Segment Open

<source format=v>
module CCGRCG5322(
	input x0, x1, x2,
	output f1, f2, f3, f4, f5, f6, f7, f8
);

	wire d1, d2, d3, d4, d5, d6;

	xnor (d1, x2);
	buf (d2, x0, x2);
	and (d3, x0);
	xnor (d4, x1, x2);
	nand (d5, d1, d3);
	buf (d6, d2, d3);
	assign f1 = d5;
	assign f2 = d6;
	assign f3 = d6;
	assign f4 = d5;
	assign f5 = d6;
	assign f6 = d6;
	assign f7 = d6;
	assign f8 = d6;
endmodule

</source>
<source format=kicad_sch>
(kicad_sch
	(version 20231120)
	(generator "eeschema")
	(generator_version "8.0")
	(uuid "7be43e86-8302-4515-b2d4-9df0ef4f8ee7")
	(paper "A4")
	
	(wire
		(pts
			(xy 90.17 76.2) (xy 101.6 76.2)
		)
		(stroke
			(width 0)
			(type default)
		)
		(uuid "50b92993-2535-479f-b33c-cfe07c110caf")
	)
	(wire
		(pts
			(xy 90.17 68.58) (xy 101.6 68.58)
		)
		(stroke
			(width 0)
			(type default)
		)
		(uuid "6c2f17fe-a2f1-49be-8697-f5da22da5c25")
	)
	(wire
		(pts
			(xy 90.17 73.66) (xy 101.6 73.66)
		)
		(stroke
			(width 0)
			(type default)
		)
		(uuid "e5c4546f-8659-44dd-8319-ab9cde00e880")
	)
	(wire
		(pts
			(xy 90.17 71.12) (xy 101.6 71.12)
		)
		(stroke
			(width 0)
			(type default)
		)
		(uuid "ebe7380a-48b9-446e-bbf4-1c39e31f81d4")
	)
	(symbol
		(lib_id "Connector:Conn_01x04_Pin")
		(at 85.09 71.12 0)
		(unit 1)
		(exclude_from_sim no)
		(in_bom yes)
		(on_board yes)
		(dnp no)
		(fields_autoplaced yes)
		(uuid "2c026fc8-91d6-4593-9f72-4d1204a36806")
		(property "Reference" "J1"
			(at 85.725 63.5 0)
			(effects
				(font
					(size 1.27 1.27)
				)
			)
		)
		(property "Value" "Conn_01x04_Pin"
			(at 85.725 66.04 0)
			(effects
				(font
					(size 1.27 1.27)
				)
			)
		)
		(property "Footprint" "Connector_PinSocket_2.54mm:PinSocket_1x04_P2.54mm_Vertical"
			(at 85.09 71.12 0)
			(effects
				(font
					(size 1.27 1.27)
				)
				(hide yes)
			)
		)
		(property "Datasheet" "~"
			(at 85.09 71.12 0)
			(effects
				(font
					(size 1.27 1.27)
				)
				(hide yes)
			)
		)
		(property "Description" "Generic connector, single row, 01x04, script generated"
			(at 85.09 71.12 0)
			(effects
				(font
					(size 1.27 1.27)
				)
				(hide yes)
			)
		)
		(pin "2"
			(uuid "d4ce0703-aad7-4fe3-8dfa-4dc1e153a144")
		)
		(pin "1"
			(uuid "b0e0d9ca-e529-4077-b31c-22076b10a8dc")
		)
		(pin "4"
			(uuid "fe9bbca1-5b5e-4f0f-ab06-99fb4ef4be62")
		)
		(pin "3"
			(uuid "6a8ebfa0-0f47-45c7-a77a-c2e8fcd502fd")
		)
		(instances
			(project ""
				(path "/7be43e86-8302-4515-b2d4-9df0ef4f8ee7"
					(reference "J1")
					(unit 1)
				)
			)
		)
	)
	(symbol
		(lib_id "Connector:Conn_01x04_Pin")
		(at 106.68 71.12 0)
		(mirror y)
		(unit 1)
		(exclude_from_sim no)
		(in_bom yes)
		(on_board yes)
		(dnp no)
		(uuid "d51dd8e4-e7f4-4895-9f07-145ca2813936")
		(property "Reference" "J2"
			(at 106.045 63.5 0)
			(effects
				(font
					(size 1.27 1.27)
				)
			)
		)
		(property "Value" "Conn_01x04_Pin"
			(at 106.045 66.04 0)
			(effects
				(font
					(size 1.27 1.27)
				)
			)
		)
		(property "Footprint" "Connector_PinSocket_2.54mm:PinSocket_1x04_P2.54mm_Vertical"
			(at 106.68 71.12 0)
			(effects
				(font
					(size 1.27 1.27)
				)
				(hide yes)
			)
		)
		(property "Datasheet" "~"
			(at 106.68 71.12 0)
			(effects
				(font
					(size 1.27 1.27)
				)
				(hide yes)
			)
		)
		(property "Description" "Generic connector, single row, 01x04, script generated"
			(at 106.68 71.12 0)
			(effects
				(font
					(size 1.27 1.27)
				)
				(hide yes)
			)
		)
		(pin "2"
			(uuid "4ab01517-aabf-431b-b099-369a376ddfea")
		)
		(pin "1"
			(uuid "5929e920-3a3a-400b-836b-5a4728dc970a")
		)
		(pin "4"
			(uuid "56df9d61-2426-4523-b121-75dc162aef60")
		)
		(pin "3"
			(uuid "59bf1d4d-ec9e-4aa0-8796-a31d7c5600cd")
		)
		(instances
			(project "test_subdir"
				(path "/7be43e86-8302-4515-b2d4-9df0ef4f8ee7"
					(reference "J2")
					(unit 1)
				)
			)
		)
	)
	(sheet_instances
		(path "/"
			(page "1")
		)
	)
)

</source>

Segment Closed
Segment Open

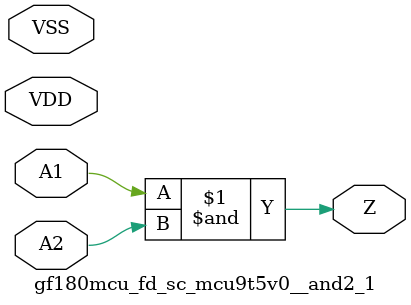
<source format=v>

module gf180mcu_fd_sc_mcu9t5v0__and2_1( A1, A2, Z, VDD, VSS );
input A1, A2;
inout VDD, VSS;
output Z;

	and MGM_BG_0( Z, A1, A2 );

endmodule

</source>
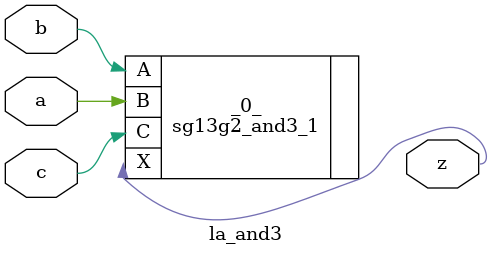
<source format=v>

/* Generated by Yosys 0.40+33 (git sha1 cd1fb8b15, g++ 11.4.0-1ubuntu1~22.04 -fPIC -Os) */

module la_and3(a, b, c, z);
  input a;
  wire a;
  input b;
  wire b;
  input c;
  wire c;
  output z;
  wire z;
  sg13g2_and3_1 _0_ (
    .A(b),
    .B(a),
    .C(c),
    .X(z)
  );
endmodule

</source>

Segment Closed

*What you should do:* State the number of lines in the listing that include the word "input", without any other text.

*Task output:* 5